Somehow, this precise, laborious technique is impressively weaved into its foundation and doesn’t undermine the urgency of his anti-war message or the energy of the performances that producer and longtime friend Brendan Canty has committed to tape. “Ted, [bassist] Dave [Lerner], and [drummer] Chris [Wilson] would have a bitch of a time making a record that didn’t include that energy,” affirms Canty. “They exude power, and the whole thing happens very quickly. They are now five years into being a super-tight touring machine, and one has to be listening hard and fast to make calls on [which] performances to keep.”

Speaking with both of them separately, it’s obvious that Canty and Leo have boundless respect and affection for each other—not to mention much in common. “I think the ability to access memory of obscure punk-single B-sides is my most compelling attribute,” says Canty, half-joking. “I would hear a guitar sound and say, ‘I love it! It’s almost like that Scars single, “Horrorshow!”‘ And [Leo’s] eyes would light up. I do not share his affinity for Celtic death metal, though.”

“First of all, I love him dearly as a friend, so the level of comfort and unself-consciousness that we can have in the studio is priceless,” says Leo. “I think we have not only a lot of the same reference points but also a lot of the same tastes. Brendan is a great engineer in almost any context that you might want him to be—that is, he can do hi-fi, but he can also give you ideas and experiments that go far beyond the basics.”

While it’s certainly a strong step away from anything basic, Living With the Living is also grounded in the principles of progressive punk politics, and it’s impossible to ignore the way in which the loss of one of our most articulate punk activists hovers over the record.
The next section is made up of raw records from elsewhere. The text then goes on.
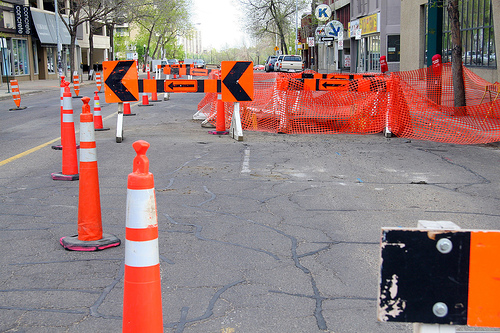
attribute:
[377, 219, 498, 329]
sign — black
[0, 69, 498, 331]
road — under construction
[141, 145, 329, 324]
cracks — patched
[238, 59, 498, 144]
fencing — orange, construction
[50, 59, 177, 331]
road sign — white, orange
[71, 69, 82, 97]
sign — orange, white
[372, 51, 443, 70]
bags — red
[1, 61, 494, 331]
city street — under repair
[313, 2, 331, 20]
signs — white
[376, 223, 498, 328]
banner — orange, black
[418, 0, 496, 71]
window — green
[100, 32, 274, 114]
sign — orange, white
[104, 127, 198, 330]
cones — orange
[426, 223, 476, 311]
bolts — silver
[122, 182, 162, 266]
stripes — white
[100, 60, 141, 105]
detour sign — orange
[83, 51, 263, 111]
sign — white, orange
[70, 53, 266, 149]
sign — orange, white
This is particularly true during the closing track, when Leo indicts both apathetic objectors and guilty instigators with the objective but insistent refrain “Only you know what you’ve done.”

So what did Ted Leo do the day Joe Strummer left this mortal coil?

“The day Joe Strummer died, I went out to breakfast with my [now] wife, she cried, and I thought about it a lot. And I wrote about it a lot. He was a constant presence that reminded me what music could aspire to be. And actually, he remains so.”